• **Task directions**
Please print the entries below exactly, from the line with "us Kristus." through the line with "effectuer des recherches partielles.", including both of those lines and leaving out all others.

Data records
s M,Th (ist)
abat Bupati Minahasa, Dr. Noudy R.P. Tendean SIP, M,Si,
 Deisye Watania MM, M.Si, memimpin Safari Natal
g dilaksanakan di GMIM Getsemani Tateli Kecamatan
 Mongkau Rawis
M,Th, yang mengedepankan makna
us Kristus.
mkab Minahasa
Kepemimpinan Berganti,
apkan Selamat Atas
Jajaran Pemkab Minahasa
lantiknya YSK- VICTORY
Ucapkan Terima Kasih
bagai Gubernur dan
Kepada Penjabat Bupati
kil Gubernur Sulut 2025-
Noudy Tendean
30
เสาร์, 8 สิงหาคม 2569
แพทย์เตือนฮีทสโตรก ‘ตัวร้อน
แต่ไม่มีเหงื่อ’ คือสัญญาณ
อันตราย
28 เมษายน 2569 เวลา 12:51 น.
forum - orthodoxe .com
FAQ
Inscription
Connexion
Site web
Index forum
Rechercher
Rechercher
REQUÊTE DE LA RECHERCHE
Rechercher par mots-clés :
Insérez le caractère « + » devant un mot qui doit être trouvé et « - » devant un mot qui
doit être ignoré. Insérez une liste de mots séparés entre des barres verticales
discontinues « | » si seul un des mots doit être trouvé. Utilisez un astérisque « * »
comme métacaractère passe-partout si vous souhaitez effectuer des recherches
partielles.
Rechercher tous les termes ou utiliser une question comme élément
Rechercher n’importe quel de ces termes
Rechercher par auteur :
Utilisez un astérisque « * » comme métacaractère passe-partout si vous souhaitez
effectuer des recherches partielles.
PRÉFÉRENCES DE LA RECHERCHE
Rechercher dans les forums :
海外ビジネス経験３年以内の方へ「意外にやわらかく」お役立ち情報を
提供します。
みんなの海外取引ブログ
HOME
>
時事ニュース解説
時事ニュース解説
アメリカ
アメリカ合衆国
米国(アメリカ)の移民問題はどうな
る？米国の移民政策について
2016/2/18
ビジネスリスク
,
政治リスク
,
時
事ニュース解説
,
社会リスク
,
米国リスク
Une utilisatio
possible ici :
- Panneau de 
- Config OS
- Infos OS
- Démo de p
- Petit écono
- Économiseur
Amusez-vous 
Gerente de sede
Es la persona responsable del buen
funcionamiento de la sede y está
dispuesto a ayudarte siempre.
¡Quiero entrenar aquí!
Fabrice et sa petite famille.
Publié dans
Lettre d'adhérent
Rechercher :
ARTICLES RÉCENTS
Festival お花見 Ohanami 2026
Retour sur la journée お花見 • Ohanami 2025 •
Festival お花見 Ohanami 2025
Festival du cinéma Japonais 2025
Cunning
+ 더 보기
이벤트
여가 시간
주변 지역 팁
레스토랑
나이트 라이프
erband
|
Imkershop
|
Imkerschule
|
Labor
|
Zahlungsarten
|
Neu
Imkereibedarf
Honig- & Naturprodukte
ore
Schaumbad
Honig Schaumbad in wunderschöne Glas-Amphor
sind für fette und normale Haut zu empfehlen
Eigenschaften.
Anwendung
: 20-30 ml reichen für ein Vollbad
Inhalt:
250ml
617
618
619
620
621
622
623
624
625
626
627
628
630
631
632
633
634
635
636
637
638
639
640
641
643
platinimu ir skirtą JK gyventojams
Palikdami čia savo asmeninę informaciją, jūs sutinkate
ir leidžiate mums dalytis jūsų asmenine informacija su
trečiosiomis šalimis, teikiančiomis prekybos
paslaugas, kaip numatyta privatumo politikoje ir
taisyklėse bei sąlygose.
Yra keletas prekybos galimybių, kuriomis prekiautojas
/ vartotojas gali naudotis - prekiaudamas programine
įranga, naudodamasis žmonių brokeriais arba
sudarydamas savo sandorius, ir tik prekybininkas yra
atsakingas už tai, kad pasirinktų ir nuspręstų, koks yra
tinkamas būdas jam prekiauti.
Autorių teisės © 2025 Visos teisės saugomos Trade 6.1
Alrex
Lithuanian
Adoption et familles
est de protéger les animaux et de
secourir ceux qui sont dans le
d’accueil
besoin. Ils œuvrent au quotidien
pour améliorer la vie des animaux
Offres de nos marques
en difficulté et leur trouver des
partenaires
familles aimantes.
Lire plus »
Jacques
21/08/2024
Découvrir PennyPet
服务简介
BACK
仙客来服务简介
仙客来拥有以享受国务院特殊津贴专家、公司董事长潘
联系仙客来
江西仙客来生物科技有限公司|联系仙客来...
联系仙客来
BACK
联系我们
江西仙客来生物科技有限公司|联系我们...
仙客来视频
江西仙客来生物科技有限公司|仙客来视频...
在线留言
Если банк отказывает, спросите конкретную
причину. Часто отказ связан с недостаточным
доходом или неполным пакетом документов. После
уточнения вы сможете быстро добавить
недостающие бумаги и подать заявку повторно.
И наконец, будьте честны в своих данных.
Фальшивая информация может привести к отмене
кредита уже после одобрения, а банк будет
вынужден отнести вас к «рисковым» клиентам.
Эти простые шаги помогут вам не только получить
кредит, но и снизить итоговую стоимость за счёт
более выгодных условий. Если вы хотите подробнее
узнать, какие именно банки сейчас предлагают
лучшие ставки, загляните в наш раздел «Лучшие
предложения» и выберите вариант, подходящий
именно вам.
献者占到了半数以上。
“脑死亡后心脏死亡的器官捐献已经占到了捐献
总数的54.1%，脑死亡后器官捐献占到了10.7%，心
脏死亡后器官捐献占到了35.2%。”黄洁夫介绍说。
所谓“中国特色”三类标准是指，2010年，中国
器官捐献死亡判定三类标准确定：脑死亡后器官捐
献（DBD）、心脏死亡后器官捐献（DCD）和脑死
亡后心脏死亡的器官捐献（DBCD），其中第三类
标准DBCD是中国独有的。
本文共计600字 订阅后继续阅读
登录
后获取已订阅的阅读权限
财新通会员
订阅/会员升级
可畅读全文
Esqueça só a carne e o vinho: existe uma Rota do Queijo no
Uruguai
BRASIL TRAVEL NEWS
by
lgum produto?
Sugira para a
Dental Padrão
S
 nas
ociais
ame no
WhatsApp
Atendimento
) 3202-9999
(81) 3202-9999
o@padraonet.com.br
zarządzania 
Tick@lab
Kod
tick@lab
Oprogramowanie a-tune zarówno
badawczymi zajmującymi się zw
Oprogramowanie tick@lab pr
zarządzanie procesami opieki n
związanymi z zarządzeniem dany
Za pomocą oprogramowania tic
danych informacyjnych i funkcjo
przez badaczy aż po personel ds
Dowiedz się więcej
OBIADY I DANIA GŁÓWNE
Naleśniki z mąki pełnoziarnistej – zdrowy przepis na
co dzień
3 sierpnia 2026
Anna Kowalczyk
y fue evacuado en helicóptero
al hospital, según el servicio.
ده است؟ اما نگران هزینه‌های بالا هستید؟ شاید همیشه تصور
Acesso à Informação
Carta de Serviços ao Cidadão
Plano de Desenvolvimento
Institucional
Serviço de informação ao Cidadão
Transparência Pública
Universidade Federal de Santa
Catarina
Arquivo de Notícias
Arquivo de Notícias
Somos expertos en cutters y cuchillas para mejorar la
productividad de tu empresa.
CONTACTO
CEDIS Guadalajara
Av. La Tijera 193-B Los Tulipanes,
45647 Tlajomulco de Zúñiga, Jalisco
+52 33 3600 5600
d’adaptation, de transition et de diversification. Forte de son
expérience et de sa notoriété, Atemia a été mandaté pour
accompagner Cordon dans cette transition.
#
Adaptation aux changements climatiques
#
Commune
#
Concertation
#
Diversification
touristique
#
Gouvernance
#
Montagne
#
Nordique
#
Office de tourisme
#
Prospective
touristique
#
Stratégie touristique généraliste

• **Answer to this task**
us Kristus.
mkab Minahasa
Kepemimpinan Berganti,
apkan Selamat Atas
Jajaran Pemkab Minahasa
lantiknya YSK- VICTORY
Ucapkan Terima Kasih
bagai Gubernur dan
Kepada Penjabat Bupati
kil Gubernur Sulut 2025-
Noudy Tendean
30
เสาร์, 8 สิงหาคม 2569
แพทย์เตือนฮีทสโตรก ‘ตัวร้อน
แต่ไม่มีเหงื่อ’ คือสัญญาณ
อันตราย
28 เมษายน 2569 เวลา 12:51 น.
forum - orthodoxe .com
FAQ
Inscription
Connexion
Site web
Index forum
Rechercher
Rechercher
REQUÊTE DE LA RECHERCHE
Rechercher par mots-clés :
Insérez le caractère « + » devant un mot qui doit être trouvé et « - » devant un mot qui
doit être ignoré. Insérez une liste de mots séparés entre des barres verticales
discontinues « | » si seul un des mots doit être trouvé. Utilisez un astérisque « * »
comme métacaractère passe-partout si vous souhaitez effectuer des recherches
partielles.
Rechercher tous les termes ou utiliser une question comme élément
Rechercher n’importe quel de ces termes
Rechercher par auteur :
Utilisez un astérisque « * » comme métacaractère passe-partout si vous souhaitez
effectuer des recherches partielles.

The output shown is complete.